> _The data_:
━━━━━━━━━━━━━━━━━━━━━━━━━━━━━━
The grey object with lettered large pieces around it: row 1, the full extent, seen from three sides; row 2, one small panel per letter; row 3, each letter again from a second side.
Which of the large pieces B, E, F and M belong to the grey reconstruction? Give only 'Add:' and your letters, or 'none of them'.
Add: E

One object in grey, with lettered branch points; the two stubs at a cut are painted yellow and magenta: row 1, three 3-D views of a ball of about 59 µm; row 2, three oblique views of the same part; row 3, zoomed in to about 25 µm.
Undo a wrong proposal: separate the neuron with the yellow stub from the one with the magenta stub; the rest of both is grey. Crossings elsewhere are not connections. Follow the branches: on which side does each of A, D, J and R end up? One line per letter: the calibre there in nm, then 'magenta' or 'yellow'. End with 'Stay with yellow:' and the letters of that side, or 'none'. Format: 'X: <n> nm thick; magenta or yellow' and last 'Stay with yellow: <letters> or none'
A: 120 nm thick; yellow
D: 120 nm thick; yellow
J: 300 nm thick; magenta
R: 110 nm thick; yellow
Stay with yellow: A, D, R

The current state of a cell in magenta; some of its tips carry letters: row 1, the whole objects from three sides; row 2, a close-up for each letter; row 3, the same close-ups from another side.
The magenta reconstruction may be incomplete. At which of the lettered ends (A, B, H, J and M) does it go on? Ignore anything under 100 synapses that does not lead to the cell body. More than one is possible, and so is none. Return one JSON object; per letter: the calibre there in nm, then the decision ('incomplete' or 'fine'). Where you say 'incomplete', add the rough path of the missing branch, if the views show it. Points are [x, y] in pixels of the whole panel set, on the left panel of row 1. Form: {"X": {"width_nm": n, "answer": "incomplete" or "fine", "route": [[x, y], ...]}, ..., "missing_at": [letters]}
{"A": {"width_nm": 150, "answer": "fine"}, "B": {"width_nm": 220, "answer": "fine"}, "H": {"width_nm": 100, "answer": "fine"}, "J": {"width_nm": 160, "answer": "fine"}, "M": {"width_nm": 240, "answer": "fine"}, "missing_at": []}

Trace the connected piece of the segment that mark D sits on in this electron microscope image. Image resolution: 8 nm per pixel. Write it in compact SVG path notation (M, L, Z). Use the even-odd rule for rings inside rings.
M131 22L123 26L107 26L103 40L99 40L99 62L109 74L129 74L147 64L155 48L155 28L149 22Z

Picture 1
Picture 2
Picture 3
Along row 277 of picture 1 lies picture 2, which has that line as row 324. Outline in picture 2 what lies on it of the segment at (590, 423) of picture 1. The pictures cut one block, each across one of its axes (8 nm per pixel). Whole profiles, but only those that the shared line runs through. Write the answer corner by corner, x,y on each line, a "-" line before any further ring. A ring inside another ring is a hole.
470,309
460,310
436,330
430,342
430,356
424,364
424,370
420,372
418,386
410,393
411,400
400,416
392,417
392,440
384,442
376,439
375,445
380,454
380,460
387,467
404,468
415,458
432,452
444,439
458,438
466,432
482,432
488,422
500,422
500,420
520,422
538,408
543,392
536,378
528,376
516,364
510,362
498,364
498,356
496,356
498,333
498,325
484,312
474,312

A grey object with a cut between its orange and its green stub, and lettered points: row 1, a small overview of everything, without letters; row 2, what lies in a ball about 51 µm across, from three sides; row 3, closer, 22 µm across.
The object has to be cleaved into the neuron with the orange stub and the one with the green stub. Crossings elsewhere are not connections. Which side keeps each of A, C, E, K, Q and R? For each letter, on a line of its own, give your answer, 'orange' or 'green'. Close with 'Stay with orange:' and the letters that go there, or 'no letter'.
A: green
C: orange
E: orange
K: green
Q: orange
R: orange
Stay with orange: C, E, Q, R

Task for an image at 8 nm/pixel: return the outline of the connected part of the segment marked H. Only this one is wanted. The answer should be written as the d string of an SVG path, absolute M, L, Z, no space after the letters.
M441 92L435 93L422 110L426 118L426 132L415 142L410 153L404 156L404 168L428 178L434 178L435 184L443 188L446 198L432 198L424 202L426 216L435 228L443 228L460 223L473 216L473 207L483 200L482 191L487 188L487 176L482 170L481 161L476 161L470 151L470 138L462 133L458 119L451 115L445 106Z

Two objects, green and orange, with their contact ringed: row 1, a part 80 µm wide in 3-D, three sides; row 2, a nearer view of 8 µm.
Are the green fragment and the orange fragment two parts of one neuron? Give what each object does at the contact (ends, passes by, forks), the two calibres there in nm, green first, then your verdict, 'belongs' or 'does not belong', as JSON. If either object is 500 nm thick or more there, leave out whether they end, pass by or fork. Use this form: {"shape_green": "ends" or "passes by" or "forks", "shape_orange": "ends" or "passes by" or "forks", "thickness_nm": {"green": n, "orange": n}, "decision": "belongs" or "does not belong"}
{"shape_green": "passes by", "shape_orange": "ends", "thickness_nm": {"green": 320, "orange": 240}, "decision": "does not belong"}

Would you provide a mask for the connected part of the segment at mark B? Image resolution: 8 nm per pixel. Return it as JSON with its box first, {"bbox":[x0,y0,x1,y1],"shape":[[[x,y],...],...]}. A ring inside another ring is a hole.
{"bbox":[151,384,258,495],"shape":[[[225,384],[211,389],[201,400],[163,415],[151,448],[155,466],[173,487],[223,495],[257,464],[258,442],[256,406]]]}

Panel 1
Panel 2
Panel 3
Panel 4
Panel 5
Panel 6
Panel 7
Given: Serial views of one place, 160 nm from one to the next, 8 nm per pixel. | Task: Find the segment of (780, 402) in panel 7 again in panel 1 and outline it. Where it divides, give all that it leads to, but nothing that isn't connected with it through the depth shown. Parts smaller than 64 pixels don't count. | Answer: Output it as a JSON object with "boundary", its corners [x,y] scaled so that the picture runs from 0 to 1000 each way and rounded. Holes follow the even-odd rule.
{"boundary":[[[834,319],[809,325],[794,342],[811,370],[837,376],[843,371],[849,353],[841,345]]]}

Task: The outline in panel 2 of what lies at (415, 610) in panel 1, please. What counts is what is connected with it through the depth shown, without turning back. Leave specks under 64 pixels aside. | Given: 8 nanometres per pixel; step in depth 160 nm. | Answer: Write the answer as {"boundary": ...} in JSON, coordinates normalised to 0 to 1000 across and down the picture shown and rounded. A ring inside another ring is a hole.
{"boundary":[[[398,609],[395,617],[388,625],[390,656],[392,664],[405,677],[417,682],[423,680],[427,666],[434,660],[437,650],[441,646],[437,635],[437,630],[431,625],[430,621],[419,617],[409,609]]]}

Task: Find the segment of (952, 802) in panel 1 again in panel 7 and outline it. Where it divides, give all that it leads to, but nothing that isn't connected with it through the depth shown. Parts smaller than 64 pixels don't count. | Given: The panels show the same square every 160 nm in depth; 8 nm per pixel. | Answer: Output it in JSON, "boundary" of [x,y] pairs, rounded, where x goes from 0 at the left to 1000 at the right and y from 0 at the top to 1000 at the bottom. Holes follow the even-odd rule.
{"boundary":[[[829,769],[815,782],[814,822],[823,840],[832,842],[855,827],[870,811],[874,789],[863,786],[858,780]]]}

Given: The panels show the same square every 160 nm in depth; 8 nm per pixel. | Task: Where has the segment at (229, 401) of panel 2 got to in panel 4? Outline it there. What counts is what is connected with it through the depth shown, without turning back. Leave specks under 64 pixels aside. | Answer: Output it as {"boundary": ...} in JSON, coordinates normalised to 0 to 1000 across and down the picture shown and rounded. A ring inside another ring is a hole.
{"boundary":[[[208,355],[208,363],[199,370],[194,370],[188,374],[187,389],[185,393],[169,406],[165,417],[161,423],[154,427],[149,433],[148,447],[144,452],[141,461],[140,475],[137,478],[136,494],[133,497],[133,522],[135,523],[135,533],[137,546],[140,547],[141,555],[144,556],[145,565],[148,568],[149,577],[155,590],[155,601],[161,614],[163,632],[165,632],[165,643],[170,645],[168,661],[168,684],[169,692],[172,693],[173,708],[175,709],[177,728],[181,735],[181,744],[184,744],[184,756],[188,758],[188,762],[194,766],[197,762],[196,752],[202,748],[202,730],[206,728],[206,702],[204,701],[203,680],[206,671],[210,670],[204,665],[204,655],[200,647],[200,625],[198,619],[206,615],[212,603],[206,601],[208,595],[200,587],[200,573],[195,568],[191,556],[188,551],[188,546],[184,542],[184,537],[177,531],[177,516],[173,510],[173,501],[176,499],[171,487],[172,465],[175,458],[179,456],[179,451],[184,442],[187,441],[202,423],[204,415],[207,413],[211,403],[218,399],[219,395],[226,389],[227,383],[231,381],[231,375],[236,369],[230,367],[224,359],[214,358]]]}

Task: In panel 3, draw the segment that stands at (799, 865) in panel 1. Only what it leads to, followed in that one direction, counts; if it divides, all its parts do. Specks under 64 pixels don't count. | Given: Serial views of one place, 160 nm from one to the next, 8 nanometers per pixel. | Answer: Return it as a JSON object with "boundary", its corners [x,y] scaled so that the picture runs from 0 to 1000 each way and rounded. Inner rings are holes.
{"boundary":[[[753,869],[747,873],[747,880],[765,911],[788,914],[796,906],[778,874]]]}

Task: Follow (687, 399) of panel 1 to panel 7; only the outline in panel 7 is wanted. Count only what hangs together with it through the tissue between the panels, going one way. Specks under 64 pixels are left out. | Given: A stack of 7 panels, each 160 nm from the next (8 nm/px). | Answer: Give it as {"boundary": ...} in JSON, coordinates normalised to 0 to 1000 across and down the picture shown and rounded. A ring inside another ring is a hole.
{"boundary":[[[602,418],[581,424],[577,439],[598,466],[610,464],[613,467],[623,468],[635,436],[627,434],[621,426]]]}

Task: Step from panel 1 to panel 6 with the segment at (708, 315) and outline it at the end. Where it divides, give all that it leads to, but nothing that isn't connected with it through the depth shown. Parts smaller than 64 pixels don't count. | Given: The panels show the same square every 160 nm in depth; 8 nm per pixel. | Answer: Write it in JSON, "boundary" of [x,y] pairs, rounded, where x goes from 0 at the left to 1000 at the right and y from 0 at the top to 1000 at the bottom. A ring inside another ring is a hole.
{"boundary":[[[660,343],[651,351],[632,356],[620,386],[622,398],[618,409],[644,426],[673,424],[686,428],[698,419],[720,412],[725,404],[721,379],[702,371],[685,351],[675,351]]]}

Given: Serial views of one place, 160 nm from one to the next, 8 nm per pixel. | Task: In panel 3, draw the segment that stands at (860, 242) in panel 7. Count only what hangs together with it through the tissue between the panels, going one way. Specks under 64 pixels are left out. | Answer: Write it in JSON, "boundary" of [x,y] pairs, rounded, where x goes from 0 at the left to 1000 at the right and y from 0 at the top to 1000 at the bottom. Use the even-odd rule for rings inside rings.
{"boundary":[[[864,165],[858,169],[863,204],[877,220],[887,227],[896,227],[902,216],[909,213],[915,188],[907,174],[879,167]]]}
━━━━━━━━━━━━━━━━━━━━━━━━━━━━━━
> _What to produce_: If a line in the entries contains "sides", copy it.

> _Output of the exercise_:
The grey object with lettered large pieces around it: row 1, the full extent, seen from three sides; row 2, one small panel per letter; row 3, each letter again from a second side.
The current state of a cell in magenta; some of its tips carry letters: row 1, the whole objects from three sides; row 2, a close-up for each letter; row 3, the same close-ups from another side.
A grey object with a cut between its orange and its green stub, and lettered points: row 1, a small overview of everything, without letters; row 2, what lies in a ball about 51 µm across, from three sides; row 3, closer, 22 µm across.
Two objects, green and orange, with their contact ringed: row 1, a part 80 µm wide in 3-D, three sides; row 2, a nearer view of 8 µm.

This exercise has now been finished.